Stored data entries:
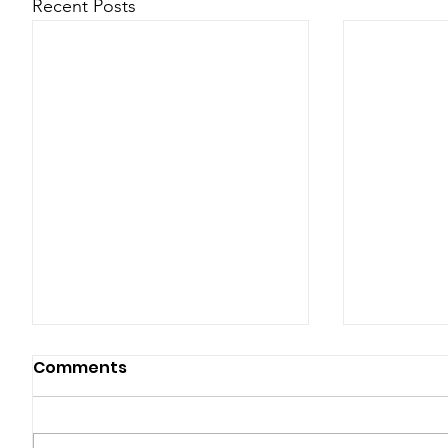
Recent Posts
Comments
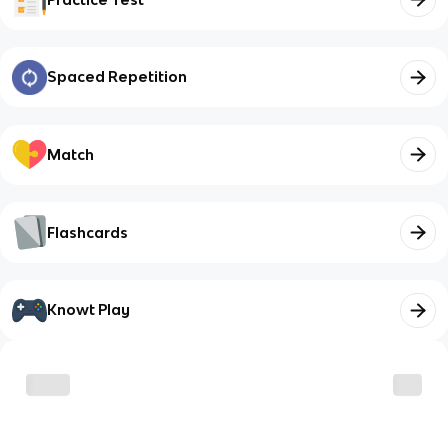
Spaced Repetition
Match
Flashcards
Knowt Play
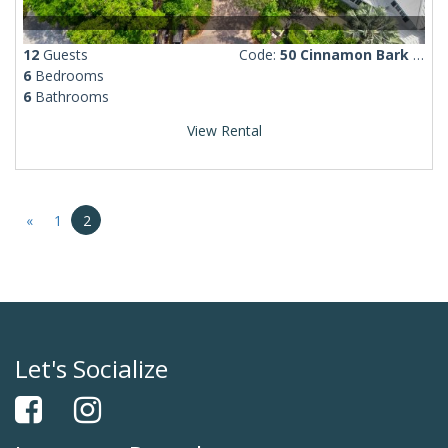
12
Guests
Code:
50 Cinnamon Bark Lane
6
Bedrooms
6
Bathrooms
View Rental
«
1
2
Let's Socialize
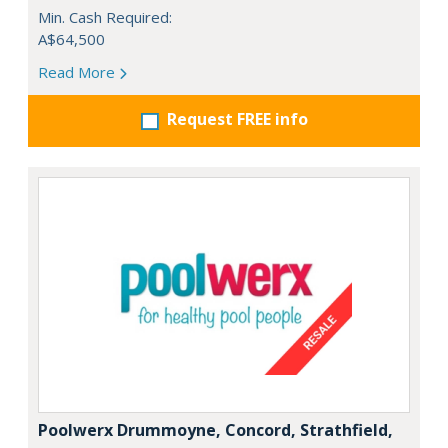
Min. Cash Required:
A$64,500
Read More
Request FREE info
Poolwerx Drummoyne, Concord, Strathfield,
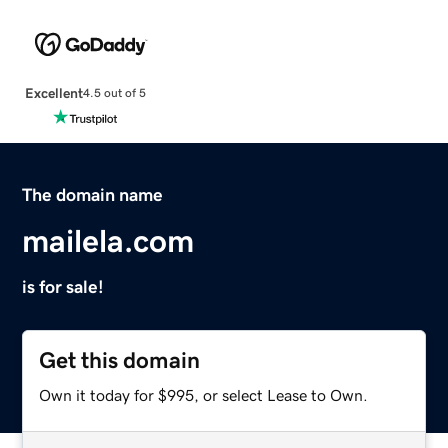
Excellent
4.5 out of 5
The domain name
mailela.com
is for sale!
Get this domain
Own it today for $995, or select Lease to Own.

→ **TASK OBJECTIVE**
Write out a verbatim copy of the lines from the line that contains "Let's Socialize" through the end of the entries above; pictures are not copied.

→ **ANSWER SECTION**
Let's Socialize
Min. Cash Required:
A$64,500
Read More
Request FREE info
Poolwerx Drummoyne, Concord, Strathfield,
Excellent
4.5 out of 5
The domain name
mailela.com
is for sale!
Get this domain
Own it today for $995, or select Lease to Own.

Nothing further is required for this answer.